======== ARTIGO ========

O espetáculo tem cenários grandes e um elenco com 13 atores. Como faz para viajar pelo país com essa estrutura?
Só é possível por causa da Lei Rouanet e do patrocínio. Para você conseguir fazer uma peça com 13 atores hoje, você precisa ter patrocínio. É preciso contar com isso, porque a arte não é um negócio no Brasil. Ainda não é! (risos) Mesmo assim tem gente que fala ;mas porque não vive de bilheteria?;. Eu convido essas pessoas a fazerem a conta. A Rouanet é importante. Ela precisa sempre ser reavaliada, claro. Mas se não fossem leis como a Rouanet ou a Lei do Audiovisual; Eu acho tão leviano a maneira com que as pessoas falam do incentivo cultural porque, na verdade, essas empresas que reconhecem o valor do incentivo cultural, que têm o setor de marketing cultural, realmente movimentam o setor. Em todo lugar do mundo a arte é incentivada, porque se não a gente só vai ver Batman. Eu adoro Batman, mas imagina o que vai ser a gente sem o sublime, sem a poesia, sem as sutilezas. Por que se não só vão se preocupar em vender, em ser campeão de bilheteria. Mas eu acredito na turnê. Para isso, você tem que ter um jogo de cintura absurdo e tem que optar por ganhar menos dinheiro. Dá, mas tem que ser tudo na ponta do lápis. Tem que ser muito corajoso. Mas vale a pena!
A gente ouve muito dizerem que o teatro está perdendo espaço, levando pouca gente aos espetáculos, com sessões apenas de sexta a domingo, temporadas mais curtas. Mas você conseguiu levar 350 mil pessoas a seus últimos dois espetáculos. O país também está numa crise. Como levar tantas pessoas ao teatro?

========

### TAREFA ESCRITA:
Transcreva fielmente o trecho do artigo que começa nas palavras que contêm "A gente ouve" e termina em "pessoas ao teatro?".

======== ITENS DO CONJUNTO ========

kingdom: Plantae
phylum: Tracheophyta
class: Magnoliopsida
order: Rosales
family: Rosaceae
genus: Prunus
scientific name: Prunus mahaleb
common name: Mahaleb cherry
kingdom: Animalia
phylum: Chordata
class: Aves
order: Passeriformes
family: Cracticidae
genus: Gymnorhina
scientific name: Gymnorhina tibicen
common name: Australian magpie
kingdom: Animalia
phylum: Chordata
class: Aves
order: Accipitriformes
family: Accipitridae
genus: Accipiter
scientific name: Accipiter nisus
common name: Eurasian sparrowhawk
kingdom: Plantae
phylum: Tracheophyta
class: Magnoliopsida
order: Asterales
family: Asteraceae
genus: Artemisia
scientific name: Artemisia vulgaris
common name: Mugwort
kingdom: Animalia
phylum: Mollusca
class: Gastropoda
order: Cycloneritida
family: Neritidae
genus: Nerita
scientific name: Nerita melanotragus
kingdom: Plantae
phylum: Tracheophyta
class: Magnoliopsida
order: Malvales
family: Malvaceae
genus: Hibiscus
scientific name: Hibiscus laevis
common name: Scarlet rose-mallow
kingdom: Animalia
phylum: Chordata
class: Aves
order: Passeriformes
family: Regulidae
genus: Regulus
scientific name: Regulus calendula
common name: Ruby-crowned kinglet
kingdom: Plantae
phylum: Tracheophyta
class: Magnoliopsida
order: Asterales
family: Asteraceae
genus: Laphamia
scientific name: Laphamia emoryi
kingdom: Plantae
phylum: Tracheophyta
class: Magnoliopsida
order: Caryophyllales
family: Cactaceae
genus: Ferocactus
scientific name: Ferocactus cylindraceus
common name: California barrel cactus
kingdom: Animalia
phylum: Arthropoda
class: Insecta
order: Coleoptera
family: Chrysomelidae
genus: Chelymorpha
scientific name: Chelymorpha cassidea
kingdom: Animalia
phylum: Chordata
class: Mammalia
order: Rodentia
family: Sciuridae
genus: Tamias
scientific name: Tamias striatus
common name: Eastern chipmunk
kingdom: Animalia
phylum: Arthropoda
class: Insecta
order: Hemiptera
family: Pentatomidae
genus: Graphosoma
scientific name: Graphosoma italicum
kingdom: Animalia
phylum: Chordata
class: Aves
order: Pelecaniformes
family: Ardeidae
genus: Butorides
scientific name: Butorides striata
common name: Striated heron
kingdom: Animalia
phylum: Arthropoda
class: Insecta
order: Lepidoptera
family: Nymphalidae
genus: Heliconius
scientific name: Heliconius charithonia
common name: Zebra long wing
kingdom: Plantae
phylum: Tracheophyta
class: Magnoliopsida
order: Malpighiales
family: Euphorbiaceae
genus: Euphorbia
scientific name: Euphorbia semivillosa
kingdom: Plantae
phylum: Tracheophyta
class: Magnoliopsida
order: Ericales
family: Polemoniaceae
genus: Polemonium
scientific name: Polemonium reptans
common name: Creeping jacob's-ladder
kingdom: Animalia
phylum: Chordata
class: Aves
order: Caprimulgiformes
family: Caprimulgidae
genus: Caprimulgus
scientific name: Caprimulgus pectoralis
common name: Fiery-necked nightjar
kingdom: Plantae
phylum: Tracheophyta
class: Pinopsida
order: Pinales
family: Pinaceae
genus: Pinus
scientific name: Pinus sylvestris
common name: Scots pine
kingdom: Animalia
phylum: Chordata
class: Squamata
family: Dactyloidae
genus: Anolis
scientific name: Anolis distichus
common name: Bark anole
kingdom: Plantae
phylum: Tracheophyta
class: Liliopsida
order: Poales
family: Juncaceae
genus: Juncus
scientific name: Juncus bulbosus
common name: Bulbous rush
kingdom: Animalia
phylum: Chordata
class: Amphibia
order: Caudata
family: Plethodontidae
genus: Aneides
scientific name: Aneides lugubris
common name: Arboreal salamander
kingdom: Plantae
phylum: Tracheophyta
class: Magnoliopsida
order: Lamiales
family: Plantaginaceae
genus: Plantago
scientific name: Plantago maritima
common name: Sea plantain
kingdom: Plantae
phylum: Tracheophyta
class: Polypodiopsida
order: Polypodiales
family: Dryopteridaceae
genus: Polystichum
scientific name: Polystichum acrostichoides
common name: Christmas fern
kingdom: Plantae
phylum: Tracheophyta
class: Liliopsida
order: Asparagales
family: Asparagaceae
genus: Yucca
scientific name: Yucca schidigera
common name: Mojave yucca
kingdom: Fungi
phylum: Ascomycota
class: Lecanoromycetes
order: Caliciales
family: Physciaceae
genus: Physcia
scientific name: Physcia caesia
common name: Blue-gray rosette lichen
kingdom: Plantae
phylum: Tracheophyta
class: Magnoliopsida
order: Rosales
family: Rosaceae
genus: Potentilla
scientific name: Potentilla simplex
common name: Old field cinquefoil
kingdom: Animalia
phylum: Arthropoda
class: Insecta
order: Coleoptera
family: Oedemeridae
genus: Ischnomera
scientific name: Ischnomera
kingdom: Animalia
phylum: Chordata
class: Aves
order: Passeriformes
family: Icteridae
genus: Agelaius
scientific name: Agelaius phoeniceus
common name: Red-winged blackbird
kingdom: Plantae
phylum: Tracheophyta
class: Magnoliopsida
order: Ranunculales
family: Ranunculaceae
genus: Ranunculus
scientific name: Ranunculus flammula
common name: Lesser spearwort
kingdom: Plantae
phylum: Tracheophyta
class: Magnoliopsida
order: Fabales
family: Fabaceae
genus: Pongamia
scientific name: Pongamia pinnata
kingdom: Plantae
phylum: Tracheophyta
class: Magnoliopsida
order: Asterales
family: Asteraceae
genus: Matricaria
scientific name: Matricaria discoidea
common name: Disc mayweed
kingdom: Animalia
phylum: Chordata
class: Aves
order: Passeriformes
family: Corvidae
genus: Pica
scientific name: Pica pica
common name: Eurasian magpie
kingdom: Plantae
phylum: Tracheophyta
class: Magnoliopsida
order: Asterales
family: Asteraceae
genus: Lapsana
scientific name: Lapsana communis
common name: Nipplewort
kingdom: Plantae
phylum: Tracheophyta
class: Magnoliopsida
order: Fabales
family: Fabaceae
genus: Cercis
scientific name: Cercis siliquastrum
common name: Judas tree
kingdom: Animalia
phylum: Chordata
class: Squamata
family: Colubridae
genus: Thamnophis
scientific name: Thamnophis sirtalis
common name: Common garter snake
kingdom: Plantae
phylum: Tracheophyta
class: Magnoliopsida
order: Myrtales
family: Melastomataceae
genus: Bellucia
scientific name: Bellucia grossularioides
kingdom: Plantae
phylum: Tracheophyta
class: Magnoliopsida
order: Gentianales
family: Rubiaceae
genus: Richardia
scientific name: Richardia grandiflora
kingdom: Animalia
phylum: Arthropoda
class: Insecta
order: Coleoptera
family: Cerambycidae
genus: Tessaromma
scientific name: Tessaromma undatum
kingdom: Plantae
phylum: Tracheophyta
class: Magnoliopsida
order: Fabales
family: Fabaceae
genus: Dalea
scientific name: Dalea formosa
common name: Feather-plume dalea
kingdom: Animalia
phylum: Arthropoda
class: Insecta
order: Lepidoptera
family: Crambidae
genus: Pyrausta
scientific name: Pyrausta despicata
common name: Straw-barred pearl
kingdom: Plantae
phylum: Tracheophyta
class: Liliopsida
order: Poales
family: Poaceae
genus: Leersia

========

### RESPOSTA À TAREFA:
A gente ouve muito dizerem que o teatro está perdendo espaço, levando pouca gente aos espetáculos, com sessões apenas de sexta a domingo, temporadas mais curtas. Mas você conseguiu levar 350 mil pessoas a seus últimos dois espetáculos. O país também está numa crise. Como levar tantas pessoas ao teatro?